This month’s course came to CM’s attention via Appalachian State University’s announcement that it was, in the words of The News & Observer story of Oct. 21 on the subject, “putting together a scholarly collection on the subject [of] stock-car racing,” for which the university “has assembled hundreds of NASCAR-related items, including 350 books and videos, racing magazines, race programs, photographs, newpaper clippings and oral interviews with the sport’s personalities.”
The N&O article also states that “For several years, ASU has offered a course in the history of motor sports as part of its emphasis on Appalachian culture.” That appears to be the following:
RM 3533: Evolution of Southern Motor Sports (a “selected topic” in the Recreation Management curriculum)

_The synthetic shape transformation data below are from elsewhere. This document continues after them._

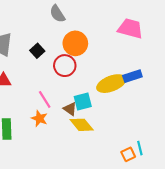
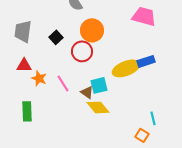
orange star: (39, 118) -> (39, 78), moved
cyan line: (140, 148) -> (153, 118), moved
orange square: (128, 154) -> (142, 135), turned -32

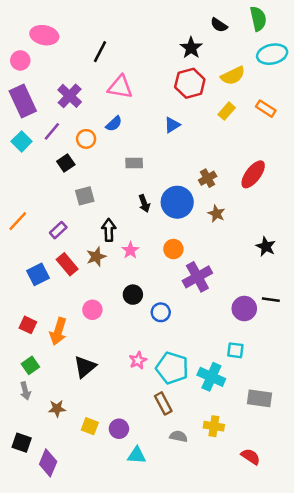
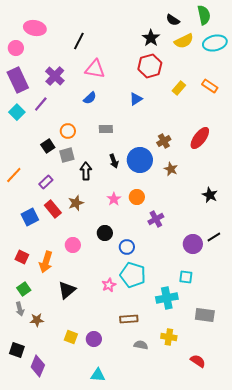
yellow semicircle: (233, 76) -> (184, 41), moved
orange circle: (86, 139) -> (68, 131), moved
black square: (66, 163) -> (48, 146), moved
black arrow: (109, 230) -> (86, 171), moved
pink star: (130, 250) -> (114, 199), moved
purple cross: (197, 277) -> (156, 219), size x0.7
black line: (271, 300) -> (214, 237), turned -40
cyan pentagon: (172, 368) -> (133, 275), moved
cyan cross: (211, 377) -> (167, 298), turned -35
brown rectangle: (163, 403) -> (129, 319), turned -66
brown star: (57, 408) -> (37, 320), moved
cyan triangle: (137, 455) -> (98, 375), moved

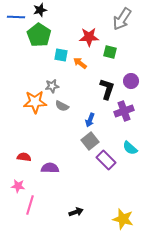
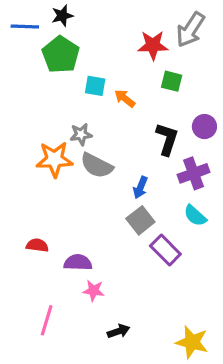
red star: (89, 37) -> (153, 45), moved
gray semicircle: (62, 106) -> (97, 166), size x1.5
cyan semicircle: (130, 148) -> (195, 216), moved
pink star: (18, 186) -> (94, 291), moved

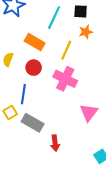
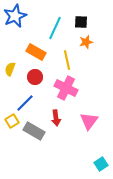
yellow line: (66, 50) -> (67, 60), turned -36
blue line: (23, 94) -> (25, 103), turned 36
red arrow: (55, 143) -> (56, 118), moved

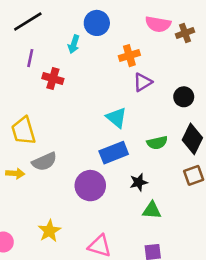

It’s harder to find out about the NASCAR course at Appalachian on the university’s web site than it is to learn about it elsewhere. For example, cogent quotations were sprinkled throughout a 1998 Augusta Chronicle column on it, including:
“What? They’re offering the history of NASCAR? I’ve GOT to take that,” said student Chris Cogdill, when he saw it listed in the course catalog. When he mentioned it to his friends this fall, the reaction was predictable: “Most people think it’s a joke. They’re like, ‘You redneck.’” ...
To Dave Piatt, a junior from Bahama, NASCAR is serious business. He practically grew up at the Orange County Speedway. Now, during summer and holiday breaks, he works at The Racing Edge, a NASCAR paraphernalia shop at Northgate Mall in Durham.

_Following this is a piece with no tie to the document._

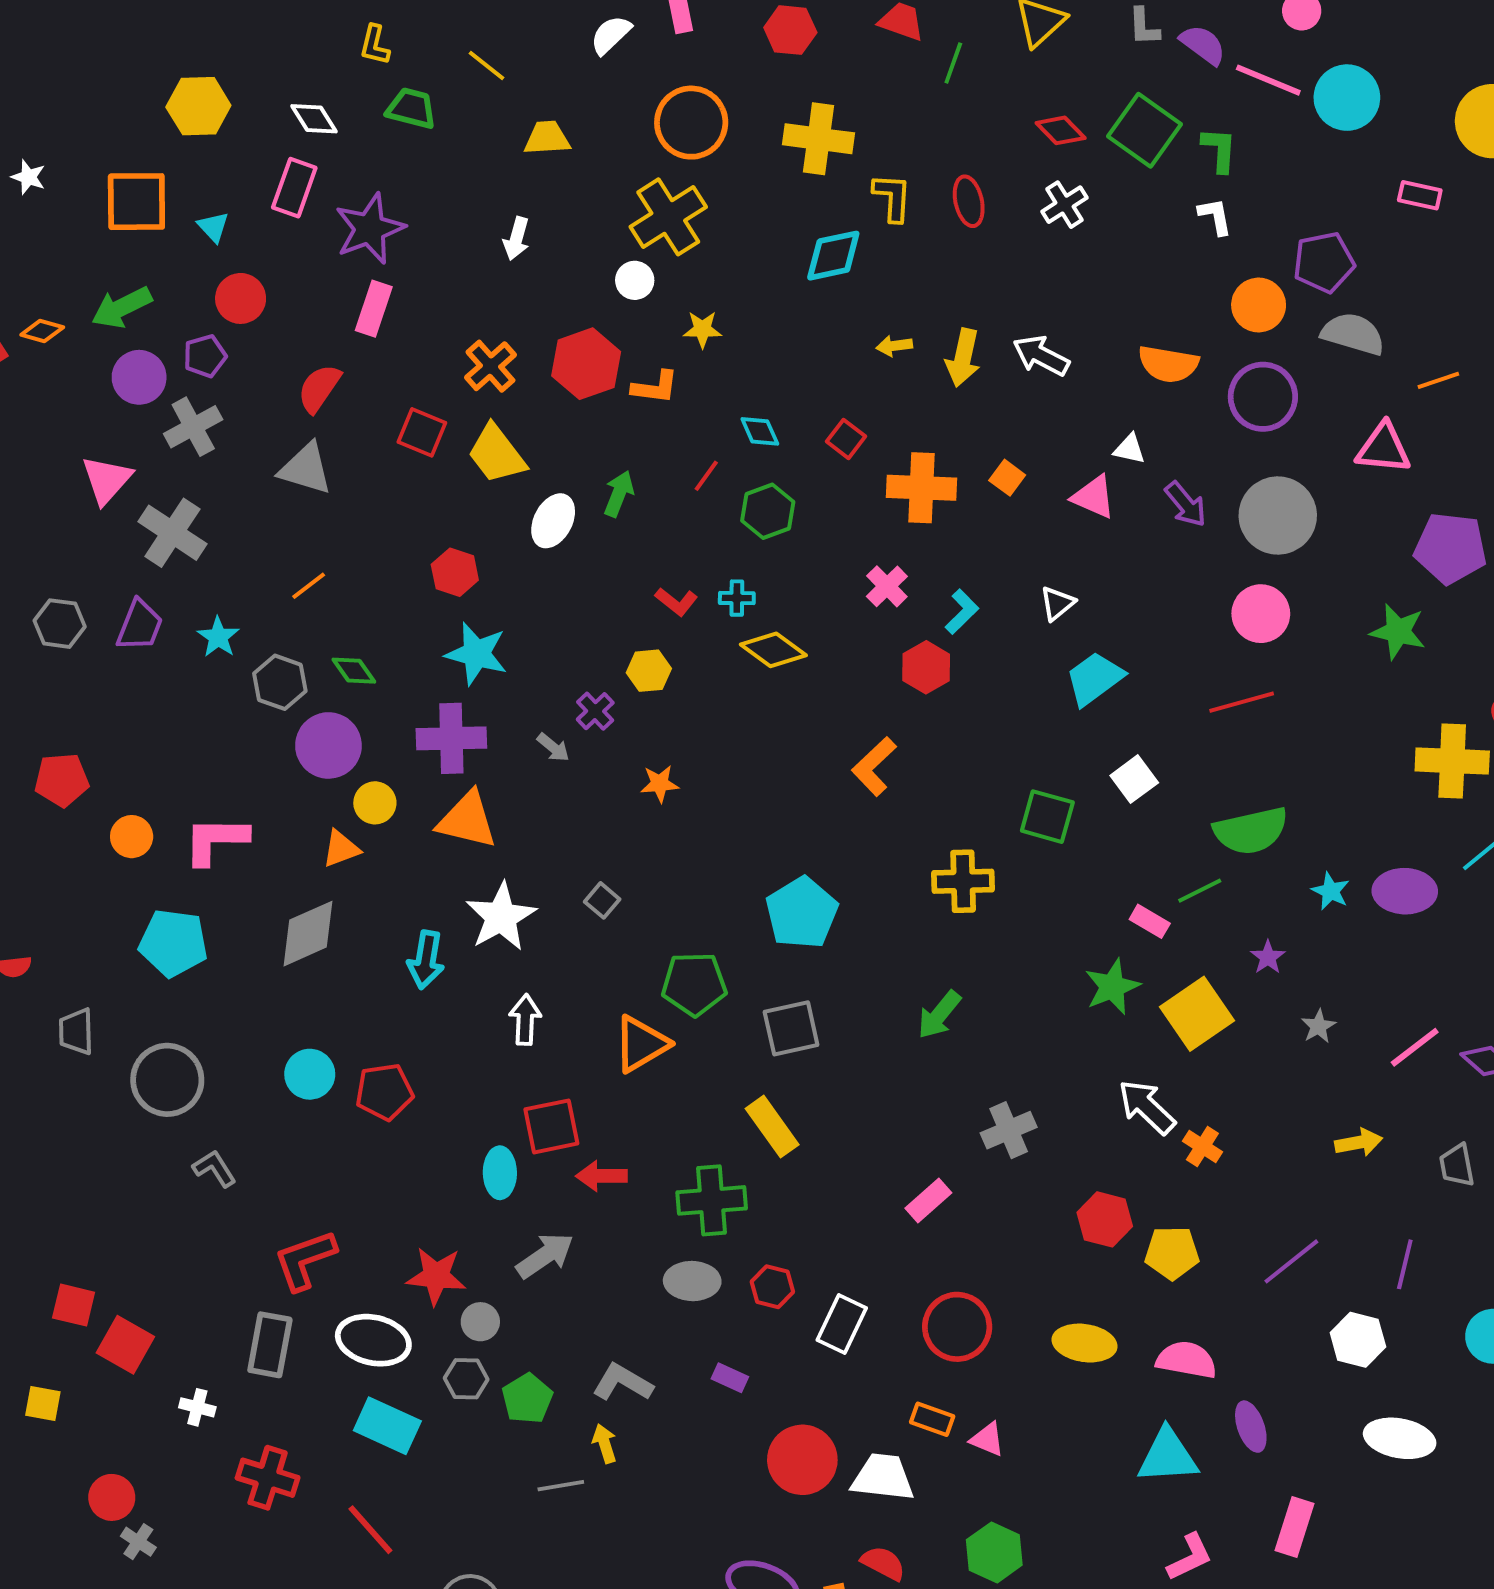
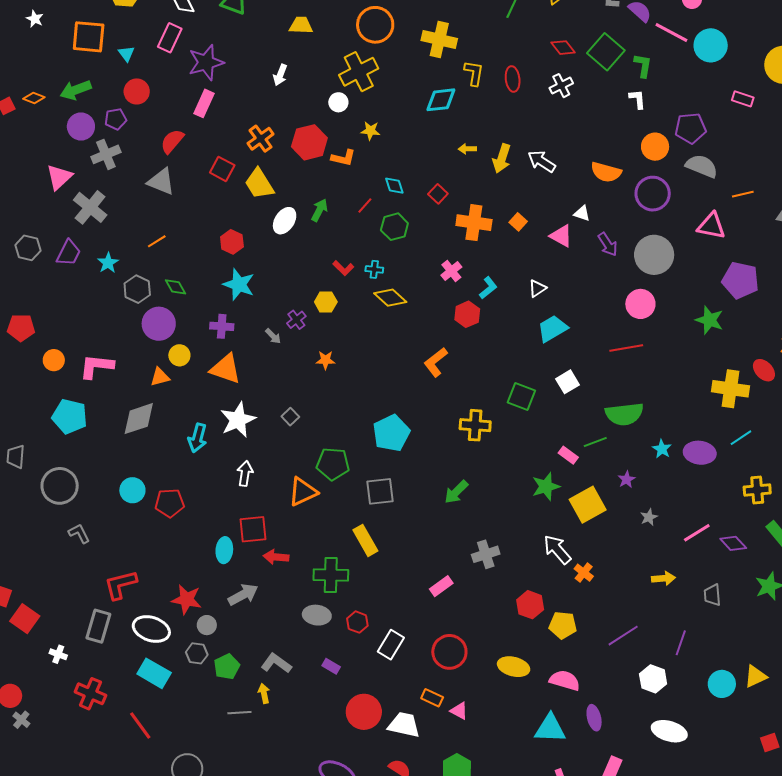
purple cross: (451, 738) -> (222, 326), size x0.7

“This is a class they put here for me,” he said. “It’s my destiny to take this class.”
Also according to the Augusta Chronicle article, the class featured “plenty of reading, a midterm exam, final exam and a research paper,” and was “a lot tougher than [Cogdill] expected.”
One also learns from there and from LowesMotorSpeedway.com that NASCAR-related courses are offered at the University of North Carolina at Charlotte, N.C. A&T University, N.C. State University, Elon College, Catawba Valley Community College, Rowan-Cabarrus Community College, Forsyth Technical Community College, Davidson County Community College, Mitchell Community College, Wilkes Community College and Wilson Community College.

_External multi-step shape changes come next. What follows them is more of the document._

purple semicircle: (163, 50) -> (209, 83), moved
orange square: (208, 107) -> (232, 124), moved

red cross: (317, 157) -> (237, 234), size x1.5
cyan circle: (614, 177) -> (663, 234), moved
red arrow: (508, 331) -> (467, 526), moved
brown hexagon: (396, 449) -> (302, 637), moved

That is why, according to the headline of an article posted on LowesMotorSpeedway.com Oct. 26, 2000, that the “Motorsports Industry Rev[ved] Up Its Engines In Support of Higher Education Bonds.”
The article discusses a joint press conference held in favor of passing the higher education bonds that featured Molly Broad, president of the UNC System; Martin Lancaster, president of the N.C. Community College System; NASCAR Winston Cup team owner Ray Evernham; and H.A. “Humpy” Wheeler, president and general manager of Lowe’s Motor Speedway.